Task details:
Copy every one of the lines below character for character, keeping each line break where it stands.

[Stored data entries]
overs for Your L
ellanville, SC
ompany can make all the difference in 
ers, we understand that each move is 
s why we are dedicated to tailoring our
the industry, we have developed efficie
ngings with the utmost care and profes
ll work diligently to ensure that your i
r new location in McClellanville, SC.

Response area:
overs for Your L
ellanville, SC
ompany can make all the difference in 
ers, we understand that each move is 
s why we are dedicated to tailoring our
the industry, we have developed efficie
ngings with the utmost care and profes
ll work diligently to ensure that your i
r new location in McClellanville, SC.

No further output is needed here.